I like to think and that there is something beyond the grave for all life – humans, cows, dogs, trees, flowers. They are all alive, they all have life. When one shuts off a car engine, nothing changes except there is no longer a spark. No electricity flows to the plugs, nor to the controls system. The car is dead. I like to think that life does not stop at the time of death on earth. Not just human life but all life, plant and animal. That the spark which is life came from God and goes back to God. What happens to it there is unknowable.

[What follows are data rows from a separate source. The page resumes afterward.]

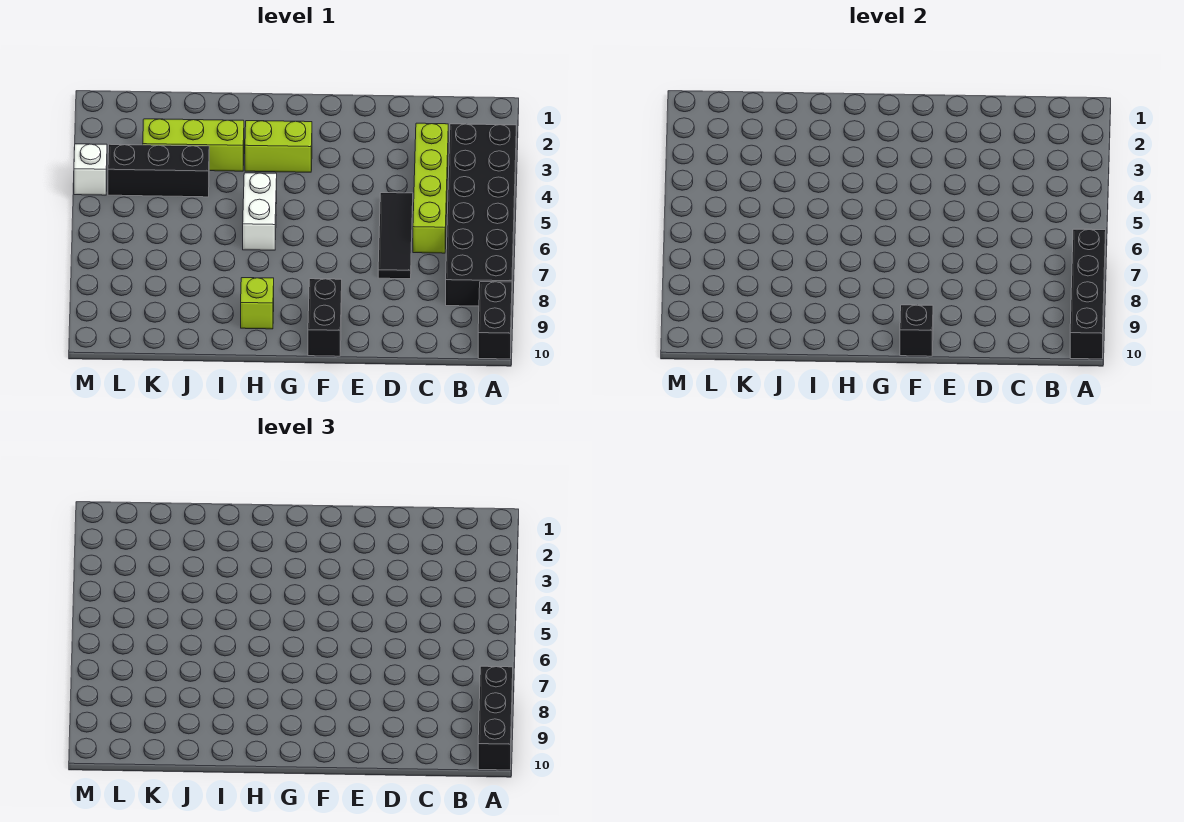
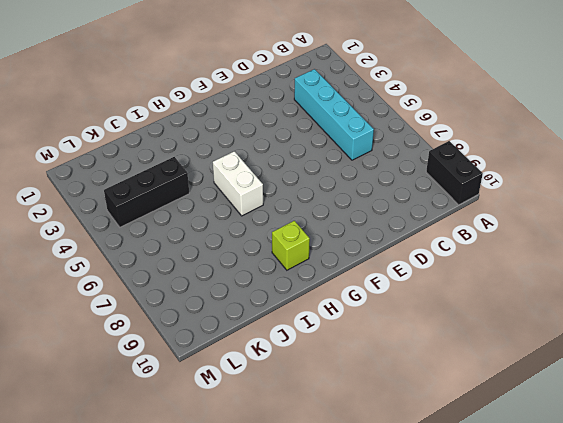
cyan brick C3:C6 level 1 -> lime brick C3:C6 level 1
none -> black brick A3:B8 level 1
none -> black tile D5:D7 level 1
none -> black brick F9:F10 level 1

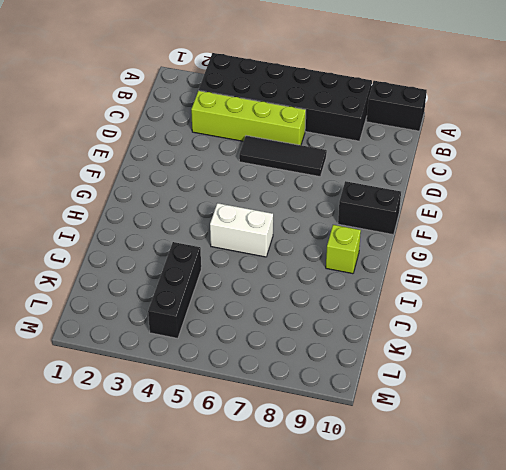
none -> lime brick G3:H3 level 1
none -> lime brick I3:K3 level 1
none -> white brick M4 level 1

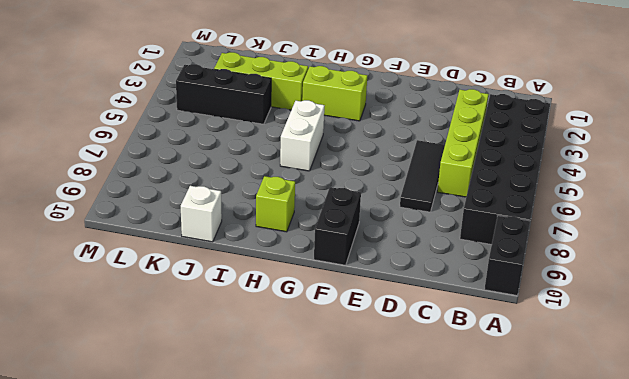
white brick J10 level 1 -> white brick M4 level 1
none -> black brick A7:A10 level 2
none -> black brick F10 level 2
none -> black brick A8:A10 level 3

This is pretty long and rambling so I am going to leave it. I have several short essays, written over the years, of things I believe, things I value, my philosophy of life as it were. Interesting to go back and reread them and see what changes and what does not. And I refuse to think about infinity or eternity, other than Tanya needs infinite patience as I take an eternity to get ready to go when she is ready (and of course vice versa).
*
I apologize for using the male pronoun Him in reference to God. That was simply the quote. We need a better pronoun to describe God, who is not a He nor a She. God should be referenced accurately in English as IT (neither male nor female) but some will say that demeans God. Really? Then the fact that we say "he, she, it" in that order would mean that God is also demeaned if referred to as She. The implications of that are quite disgusting.